Required actions:
1. Extract, word for word, the passage of the North Dakota oil money column that begins at the words "At the Wellhead: What" and stops after the words "with that cash.".
2. Continue the North Dakota oil money column from the point where it stops.

At the Wellhead: What the heck is North Dakota going to do with all that oil money?

The North Dakota oil boom gives the state new funds. Lots of them. Lots and lots of them. Starr Spencer, in this week’s Oilgram News column At the Wellhead, discusses how the state is dealing with that cash.


It’s an enviable position for a state’s government — not only to be rolling in dough but having more dough to roll in than your wildest dreams.

The state of North Dakota, which began contributing to its newly-created Legacy Trust Fund from oil and gas taxes in July 2011, has already exceeded by 63% its initial target of having $618 million in its coffers by mid-2013 — thanks to the state’s seemingly bottomless Bakken Shale oil field.

The Fund, which collects 30% of the state’s oil and gas revenues, is now tilting toward a revised target of $1.2 billion by this July. As of February 28, the Fund contained $1,005,676,512, Darren Schulz, interim chief investment officer of the North Dakota Retirement and Investment Office, said.

“Our cup runneth full right now,” Schulz said. “It’s a good problem to have.”

Although companies seem to want nothing more than to continue drilling and producing oil from the Bakken, where the gift that keeps on giving registered 779,000 b/d of production for February, the state’s revised revenue target stems from a slightly raised oil price forecast, Joe Morrissette, management and fiscal analyst at the North Dakota Office of Management and Budget, said.

Study material:
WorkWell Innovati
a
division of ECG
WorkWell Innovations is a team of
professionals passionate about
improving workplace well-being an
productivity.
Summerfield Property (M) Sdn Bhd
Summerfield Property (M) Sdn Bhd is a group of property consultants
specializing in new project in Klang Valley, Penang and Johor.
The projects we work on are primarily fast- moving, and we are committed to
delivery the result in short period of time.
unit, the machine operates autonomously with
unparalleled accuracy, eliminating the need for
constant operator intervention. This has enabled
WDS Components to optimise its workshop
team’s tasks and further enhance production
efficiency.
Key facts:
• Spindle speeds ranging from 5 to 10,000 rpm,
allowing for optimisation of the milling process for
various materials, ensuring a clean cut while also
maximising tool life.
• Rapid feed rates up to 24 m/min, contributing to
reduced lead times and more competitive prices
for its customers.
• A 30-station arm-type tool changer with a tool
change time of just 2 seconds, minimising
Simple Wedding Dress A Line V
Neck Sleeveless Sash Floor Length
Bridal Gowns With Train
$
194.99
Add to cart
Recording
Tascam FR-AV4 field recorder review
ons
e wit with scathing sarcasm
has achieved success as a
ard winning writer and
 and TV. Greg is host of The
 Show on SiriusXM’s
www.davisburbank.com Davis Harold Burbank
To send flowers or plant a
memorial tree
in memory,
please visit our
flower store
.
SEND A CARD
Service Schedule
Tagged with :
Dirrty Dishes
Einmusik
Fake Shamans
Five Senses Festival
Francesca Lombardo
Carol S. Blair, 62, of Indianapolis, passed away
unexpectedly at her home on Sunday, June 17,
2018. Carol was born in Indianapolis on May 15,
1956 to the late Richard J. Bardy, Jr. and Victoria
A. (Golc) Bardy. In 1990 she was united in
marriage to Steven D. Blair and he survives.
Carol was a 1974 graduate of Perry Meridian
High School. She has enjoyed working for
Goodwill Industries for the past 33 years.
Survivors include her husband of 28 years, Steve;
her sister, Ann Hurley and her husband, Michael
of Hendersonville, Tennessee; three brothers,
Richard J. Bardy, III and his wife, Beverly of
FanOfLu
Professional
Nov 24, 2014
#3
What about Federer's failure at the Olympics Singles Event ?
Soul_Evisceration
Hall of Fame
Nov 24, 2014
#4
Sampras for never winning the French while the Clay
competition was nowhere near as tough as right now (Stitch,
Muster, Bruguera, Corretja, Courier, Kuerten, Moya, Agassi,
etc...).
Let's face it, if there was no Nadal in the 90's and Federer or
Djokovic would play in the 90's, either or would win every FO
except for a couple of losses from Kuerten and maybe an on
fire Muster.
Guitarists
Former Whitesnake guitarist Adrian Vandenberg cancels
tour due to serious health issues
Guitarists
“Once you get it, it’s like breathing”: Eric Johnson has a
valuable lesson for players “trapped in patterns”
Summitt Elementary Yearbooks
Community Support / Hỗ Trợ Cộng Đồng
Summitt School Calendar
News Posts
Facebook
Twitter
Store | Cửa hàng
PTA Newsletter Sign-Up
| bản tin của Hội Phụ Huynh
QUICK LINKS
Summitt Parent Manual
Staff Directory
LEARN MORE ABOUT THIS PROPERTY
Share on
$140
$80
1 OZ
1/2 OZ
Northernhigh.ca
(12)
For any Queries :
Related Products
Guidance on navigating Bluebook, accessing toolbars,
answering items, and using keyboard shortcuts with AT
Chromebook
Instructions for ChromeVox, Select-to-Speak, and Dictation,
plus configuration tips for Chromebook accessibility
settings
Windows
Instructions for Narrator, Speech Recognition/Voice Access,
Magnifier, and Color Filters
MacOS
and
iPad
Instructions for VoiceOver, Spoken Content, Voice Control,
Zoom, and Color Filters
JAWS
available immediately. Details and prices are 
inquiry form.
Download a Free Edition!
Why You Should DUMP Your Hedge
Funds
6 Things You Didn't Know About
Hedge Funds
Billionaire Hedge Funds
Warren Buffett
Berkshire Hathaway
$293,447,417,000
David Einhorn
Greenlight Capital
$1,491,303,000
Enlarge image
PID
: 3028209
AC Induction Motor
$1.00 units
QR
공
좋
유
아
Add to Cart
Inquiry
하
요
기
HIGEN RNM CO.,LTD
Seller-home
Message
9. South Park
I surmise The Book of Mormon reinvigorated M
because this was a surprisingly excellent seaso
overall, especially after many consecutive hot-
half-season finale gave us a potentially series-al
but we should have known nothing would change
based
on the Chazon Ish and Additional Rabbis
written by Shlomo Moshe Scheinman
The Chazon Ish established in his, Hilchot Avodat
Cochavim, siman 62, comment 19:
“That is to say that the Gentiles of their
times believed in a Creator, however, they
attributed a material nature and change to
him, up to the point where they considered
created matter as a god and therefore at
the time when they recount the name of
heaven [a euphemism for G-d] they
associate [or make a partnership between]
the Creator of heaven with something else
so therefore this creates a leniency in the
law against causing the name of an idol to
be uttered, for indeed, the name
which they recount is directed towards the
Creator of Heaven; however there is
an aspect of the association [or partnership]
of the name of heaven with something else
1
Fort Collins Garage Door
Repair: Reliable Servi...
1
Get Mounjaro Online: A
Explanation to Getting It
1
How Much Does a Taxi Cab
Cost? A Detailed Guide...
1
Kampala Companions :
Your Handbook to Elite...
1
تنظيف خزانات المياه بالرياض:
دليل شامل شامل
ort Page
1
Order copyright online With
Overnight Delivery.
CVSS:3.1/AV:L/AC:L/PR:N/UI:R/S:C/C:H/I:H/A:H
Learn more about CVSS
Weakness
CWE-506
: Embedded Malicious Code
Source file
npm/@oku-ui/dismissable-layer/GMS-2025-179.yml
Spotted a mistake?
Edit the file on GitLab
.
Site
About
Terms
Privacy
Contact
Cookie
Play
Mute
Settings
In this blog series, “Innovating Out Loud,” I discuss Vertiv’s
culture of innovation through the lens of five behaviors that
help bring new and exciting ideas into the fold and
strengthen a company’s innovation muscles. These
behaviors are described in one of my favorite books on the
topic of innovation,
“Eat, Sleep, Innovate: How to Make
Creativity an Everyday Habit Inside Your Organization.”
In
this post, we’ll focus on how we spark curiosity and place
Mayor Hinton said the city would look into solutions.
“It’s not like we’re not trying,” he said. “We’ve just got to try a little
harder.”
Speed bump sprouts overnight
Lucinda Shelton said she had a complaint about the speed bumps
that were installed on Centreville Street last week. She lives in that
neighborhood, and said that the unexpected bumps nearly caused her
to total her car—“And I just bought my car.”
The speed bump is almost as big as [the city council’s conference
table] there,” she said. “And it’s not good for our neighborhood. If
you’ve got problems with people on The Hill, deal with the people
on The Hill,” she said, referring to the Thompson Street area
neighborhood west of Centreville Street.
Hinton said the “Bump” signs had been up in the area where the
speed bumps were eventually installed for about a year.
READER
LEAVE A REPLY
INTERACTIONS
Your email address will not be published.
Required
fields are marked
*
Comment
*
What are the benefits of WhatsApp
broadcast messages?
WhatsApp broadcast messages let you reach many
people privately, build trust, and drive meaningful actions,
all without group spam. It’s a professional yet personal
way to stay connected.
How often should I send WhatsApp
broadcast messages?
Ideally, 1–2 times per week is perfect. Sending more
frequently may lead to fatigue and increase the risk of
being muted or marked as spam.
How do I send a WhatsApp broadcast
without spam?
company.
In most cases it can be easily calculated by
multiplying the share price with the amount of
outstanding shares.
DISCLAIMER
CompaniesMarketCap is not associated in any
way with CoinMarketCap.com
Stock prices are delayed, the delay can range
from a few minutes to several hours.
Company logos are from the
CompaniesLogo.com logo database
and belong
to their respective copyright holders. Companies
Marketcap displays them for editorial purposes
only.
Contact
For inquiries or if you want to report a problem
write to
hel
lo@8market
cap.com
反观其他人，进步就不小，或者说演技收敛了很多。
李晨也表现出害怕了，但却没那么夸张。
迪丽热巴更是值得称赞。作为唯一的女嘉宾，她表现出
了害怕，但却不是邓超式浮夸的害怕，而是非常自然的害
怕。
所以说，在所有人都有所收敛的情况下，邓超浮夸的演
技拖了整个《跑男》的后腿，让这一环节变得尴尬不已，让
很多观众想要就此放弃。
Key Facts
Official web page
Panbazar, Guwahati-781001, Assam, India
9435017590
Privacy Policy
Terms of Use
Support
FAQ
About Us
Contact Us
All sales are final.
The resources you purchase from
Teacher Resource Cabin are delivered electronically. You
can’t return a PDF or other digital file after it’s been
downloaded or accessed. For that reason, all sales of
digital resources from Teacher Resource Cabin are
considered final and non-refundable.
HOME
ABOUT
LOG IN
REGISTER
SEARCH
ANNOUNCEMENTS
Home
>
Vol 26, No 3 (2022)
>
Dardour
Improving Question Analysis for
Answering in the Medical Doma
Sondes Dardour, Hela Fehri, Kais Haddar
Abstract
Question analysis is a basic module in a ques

Results of the tasks:
1.
At the Wellhead: What the heck is North Dakota going to do with all that oil money?

The North Dakota oil boom gives the state new funds. Lots of them. Lots and lots of them. Starr Spencer, in this week’s Oilgram News column At the Wellhead, discusses how the state is dealing with that cash.

2.
“There’s a commission on revenue forecasting and they’re pretty conservative,” Morrissette said. “They’d rather have revenues come in higher than be short.”

From the projected $1.2 billion target as of June 30, 2013, state officials now project the Fund to contain $2.983 billion exactly two years later, he said.

Commission forecasters based the original $618 million target on $67/barrel oil for July 2011 and targeted a price of $75/b by June 30, 2013, at the end of the biennium, Morrissette said. For the next two years, “our new forecast is still pretty conservative—about $75/b for the first year and ends the next biennium at $80/b” on June 30, 2015, he said.

That is the North Dakota crude price, which Morrissette said is a “little lower” than the West Texas Intermediate price. The Bakken Ex-Clearbrook price was $91.42/b on May 9, while WTI was $95.96/b, according to Platts assessments.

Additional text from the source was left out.